Will VIX accommodate?
The view from SPX:
UPDATE: 1:00 PM
ES reversed off its 2.24 on the lack of (algo) leadership. So far, it is holding at the rising white channel midline, but it’s hard to imagine it shooting higher unless VIX gets into gear. Likewise for SPX, which just backtested its white midline at 2716. Watch out if it drops through it.
By expanding ES’ falling white channel, we can see a path to, say, the red .886 at 2641.56. If VIX were to pop up to 26, I think it’d be fairly likely to occur.
This raises the question about the analog, which called for some pretty strong moves from VIX in order to manipulate SPX higher one last time.
The bullish argument: if we focus on what VIX did in 2007 rather than how it did it, it’s not that hard to see the analog still holding up — at least as far as its effect on stocks. That is, the whole point of those zig-zags in VIX was to ratchet SPX higher — which it did.
VIX moved to exactly where it needed to in order to string together some legit-looking higher highs and higher lows.
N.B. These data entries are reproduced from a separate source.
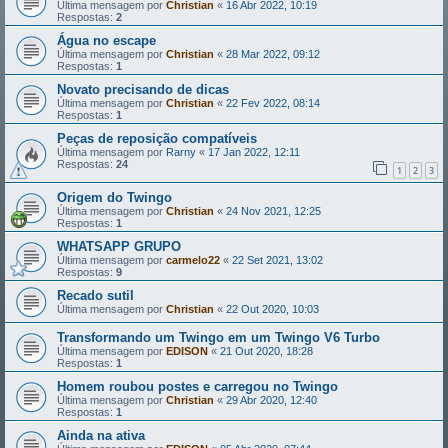
Última mensagem por
Christian
«
16 Abr 2022, 10:19
Respostas:
2
Água no escape
Última mensagem por
Christian
«
28 Mar 2022, 09:12
Respostas:
1
Novato precisando de dicas
Última mensagem por
Christian
«
22 Fev 2022, 08:14
Respostas:
1
Peças de reposição compatíveis
Última mensagem por
Rarny
«
17 Jan 2022, 12:11
Respostas:
24
1
2
3
Origem do Twingo
Última mensagem por
Christian
«
24 Nov 2021, 12:25
Respostas:
1
WHATSAPP GRUPO
Última mensagem por
carmelo22
«
22 Set 2021, 13:02
Respostas:
9
Recado sutil
Última mensagem por
Christian
«
22 Out 2020, 10:03
Transformando um Twingo em um Twingo V6 Turbo
Última mensagem por
EDISON
«
21 Out 2020, 18:28
Respostas:
1
Homem roubou postes e carregou no Twingo
Última mensagem por
Christian
«
29 Abr 2020, 12:40
Respostas:
1
Ainda na ativa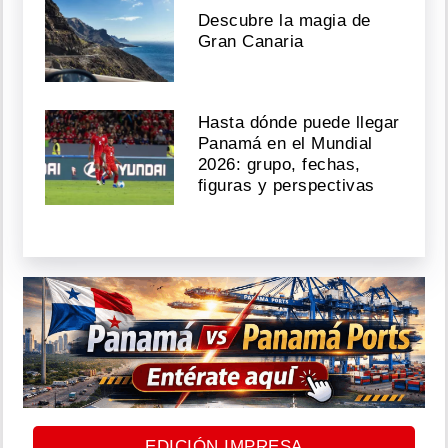
Descubre la magia de
Gran Canaria
Hasta dónde puede llegar
Panamá en el Mundial
2026: grupo, fechas,
figuras y perspectivas
EDICIÓN IMPRESA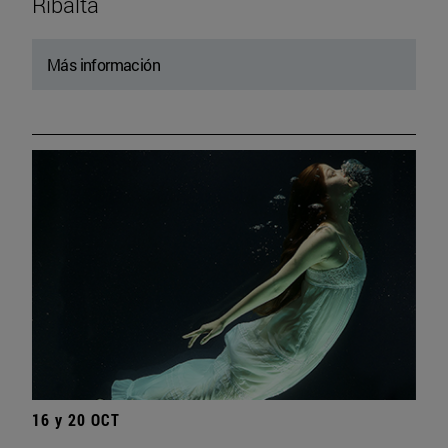
Ribalta
Más información
16 y 20 OCT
Today, a pop up to 26 would create more of a drop in SPX than TPTB wish to see play out. So, instead, the rise in VIX took SPX to backtest the 2.24 at 2703 and then stopped.
Right now, the most prominent algo trigger for VIX is the yellow TL. If VIX moves back toward it or above it, stocks will drop. If, instead, it continues to follow the falling white channel bottom, dipping below 16 in the next day or two, then SPX and ES can break out.
We know the analog is off by some measure of time because SPX didn’t bottom on the same day that VIX peaked. ES did, tagging nice support at its SMA200. So, there’s a little uncertainty around that. If VIX’s spike were to occur today, for instance, instead of yesterday, SPX could tag 2678 and we could move on.
The other uncertainty concerns interest rates. As mentioned earlier, the recent rate rise is opposite from and has consequences far exceeding Oct 2014’s. It’s also opposite the move that was made around the 2007 analog period — when rates had spiked two months earlier and had just broken support when the VIX spike occurred.
Interest rates were slumping in 2007 and 2014 because equity investors were getting nervous and putting equity money into treasuries instead. In 2007, TNX broke below trend because people were panicking. Today, we need interest rates to decline in order to keep people from panicking.
But, rates are unlikely to decline as long as there’s a perception that inflation is on the rise. Bonds investors simply don’t believe it’s not going to be a problem, and are demanding to be paid for that risk. When might that perception change?
It would help if oil and gas prices were to drop further; but, that doesn’t appear likely. RB has come down significantly from its year-end ramp job, but shows no signs of reversing after bouncing at its SMA200. CL is still working its way higher in order to help stocks. With SPX on the precipice here, I’d expect both to head higher.

If both could plunge on the 28th (the day EIA reports inventory), then BLS would find a way to report very low inflation numbers for Feb when they report on March 13.
Mar 1 is day 16 of our analog, when VIX was supposed to spike higher — enabling a dip in SPX. What if instead of VIX spiking (too dangerous!!!) we saw CL plunge to 53-54 and RB to 1.61? We’d get the dip (backtest) in stocks without the risk of another big VIX spike. Wishful thinking.